> [DATA IN THIS EXERCISE]:

━━━━━━

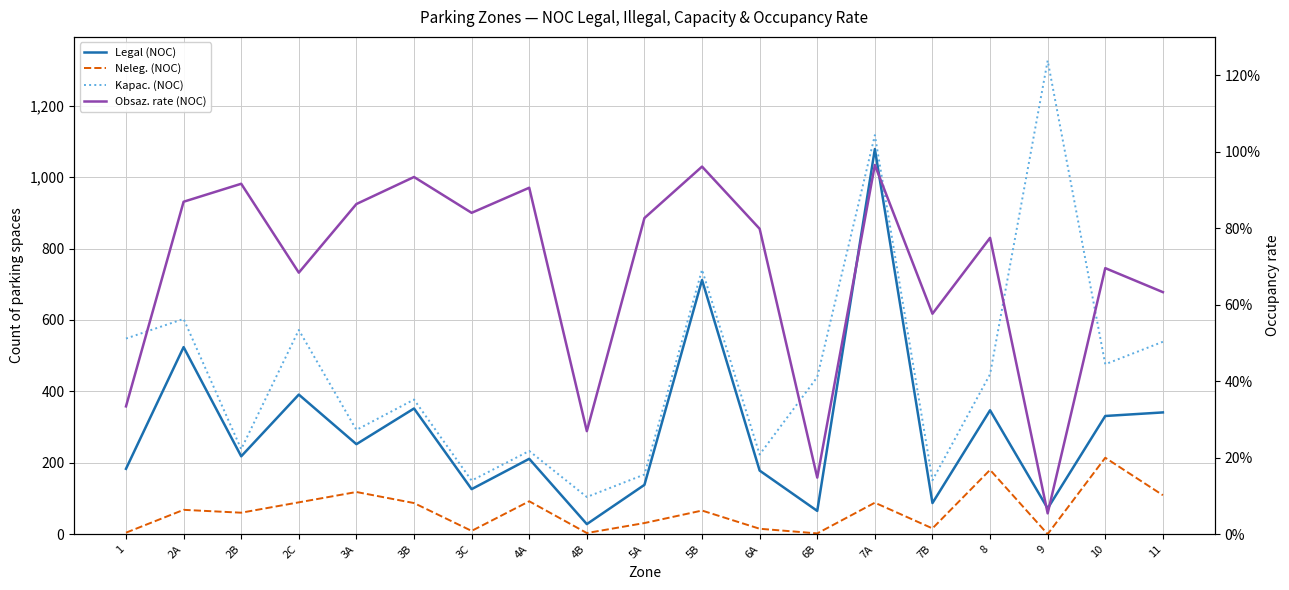

Reading left to right, transcribe all the data shown in this chart.

Legal (NOC): 1=183.0	2A=524.0	2B=218.0	2C=391.0	3A=252.0	3B=352.0	3C=126.0	4A=211.0	4B=28.0	5A=138.0	5B=712.0	6A=178.0	6B=65.0	7A=1079.0	7B=87.0	8=347.0	9=72.0	10=331.0	11=341.0
Neleg. (NOC): 1=4.0	2A=68.0	2B=60.0	2C=89.0	3A=118.0	3B=87.0	3C=9.0	4A=92.0	4B=3.0	5A=31.0	5B=66.0	6A=15.0	6B=2.0	7A=88.0	7B=16.0	8=180.0	9=0.0	10=214.0	11=109.0
Kapac. (NOC): 1=548.0	2A=603.0	2B=238.0	2C=572.0	3A=292.0	3B=377.0	3C=150.0	4A=233.0	4B=104.0	5A=167.0	5B=741.0	6A=223.0	6B=440.0	7A=1118.0	7B=151.0	8=448.0	9=1327.0	10=476.0	11=539.0
Obsaz. rate (NOC): 1=0.3	2A=0.9	2B=0.9	2C=0.7	3A=0.9	3B=0.9	3C=0.8	4A=0.9	4B=0.3	5A=0.8	5B=1.0	6A=0.8	6B=0.1	7A=1.0	7B=0.6	8=0.8	9=0.1	10=0.7	11=0.6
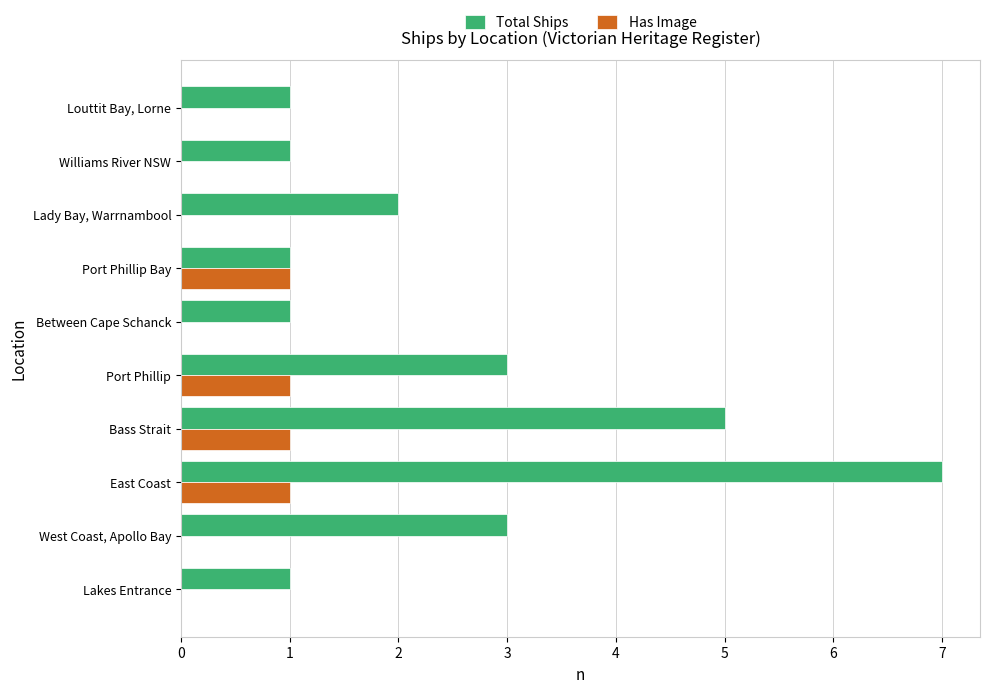

Between East Coast and Bass Strait, which series saw the biggest shift?

Total Ships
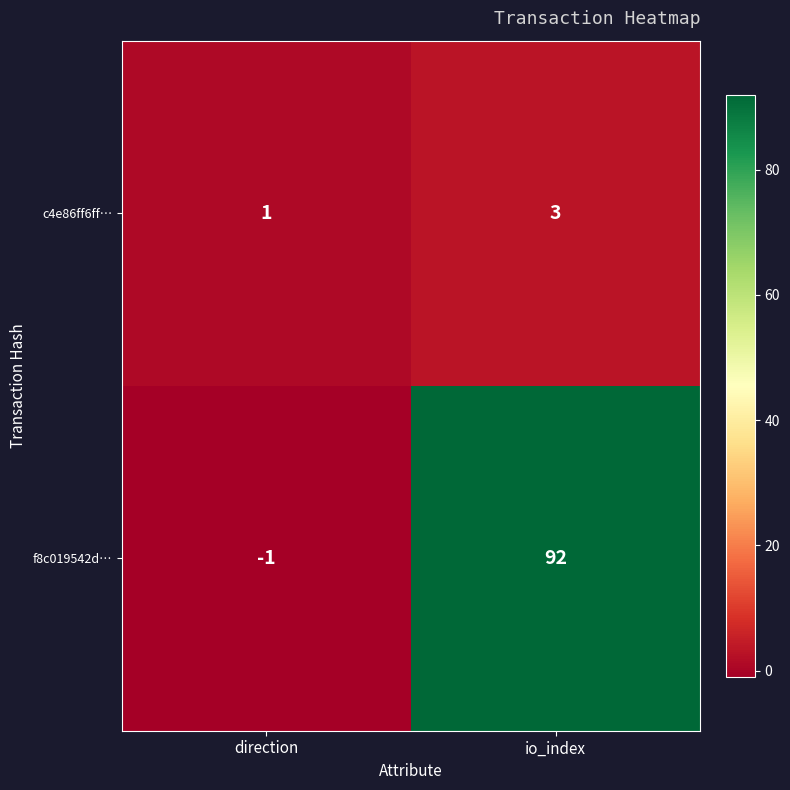

Count the number of categories in the chart.

2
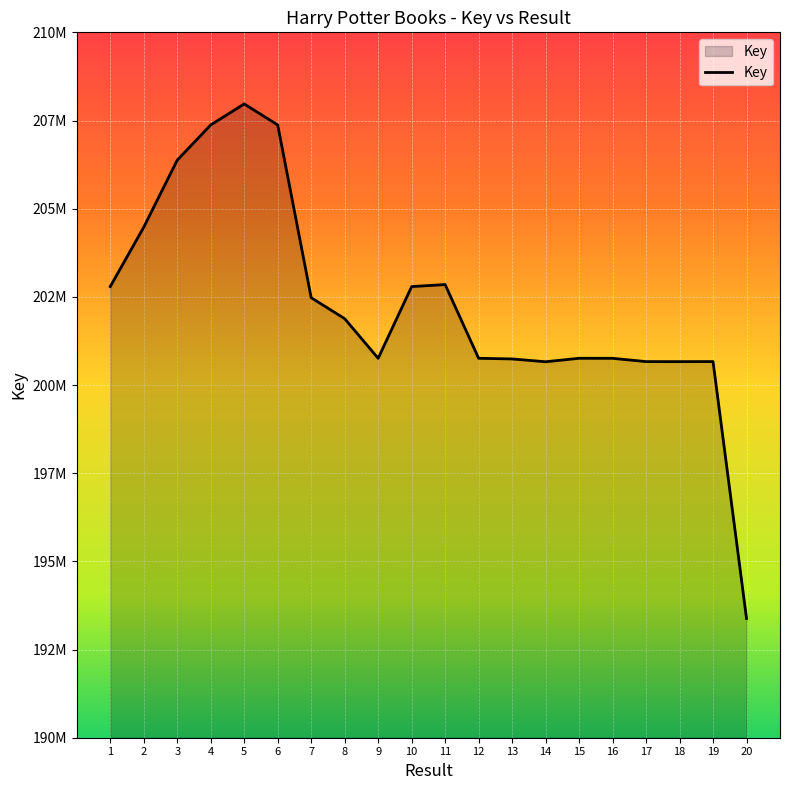

Does the chart have visible grid lines?

Yes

━━━━━━

> [YOUR INSTRUCTIONS]:
Output every line of the items above as a JSON list of strings, one string per line, with blank lines and the picture markers omitted.

> [WRITTEN SOLUTION]:
[
  "Reading left to right, transcribe all the data shown in this chart.",
  "Legal (NOC): 1=183.0\t2A=524.0\t2B=218.0\t2C=391.0\t3A=252.0\t3B=352.0\t3C=126.0\t4A=211.0\t4B=28.0\t5A=138.0\t5B=712.0\t6A=178.0\t6B=65.0\t7A=1079.0\t7B=87.0\t8=347.0\t9=72.0\t10=331.0\t11=341.0",
  "Neleg. (NOC): 1=4.0\t2A=68.0\t2B=60.0\t2C=89.0\t3A=118.0\t3B=87.0\t3C=9.0\t4A=92.0\t4B=3.0\t5A=31.0\t5B=66.0\t6A=15.0\t6B=2.0\t7A=88.0\t7B=16.0\t8=180.0\t9=0.0\t10=214.0\t11=109.0",
  "Kapac. (NOC): 1=548.0\t2A=603.0\t2B=238.0\t2C=572.0\t3A=292.0\t3B=377.0\t3C=150.0\t4A=233.0\t4B=104.0\t5A=167.0\t5B=741.0\t6A=223.0\t6B=440.0\t7A=1118.0\t7B=151.0\t8=448.0\t9=1327.0\t10=476.0\t11=539.0",
  "Obsaz. rate (NOC): 1=0.3\t2A=0.9\t2B=0.9\t2C=0.7\t3A=0.9\t3B=0.9\t3C=0.8\t4A=0.9\t4B=0.3\t5A=0.8\t5B=1.0\t6A=0.8\t6B=0.1\t7A=1.0\t7B=0.6\t8=0.8\t9=0.1\t10=0.7\t11=0.6",
  "Between East Coast and Bass Strait, which series saw the biggest shift?",
  "Total Ships",
  "Count the number of categories in the chart.",
  "2",
  "Does the chart have visible grid lines?",
  "Yes"
]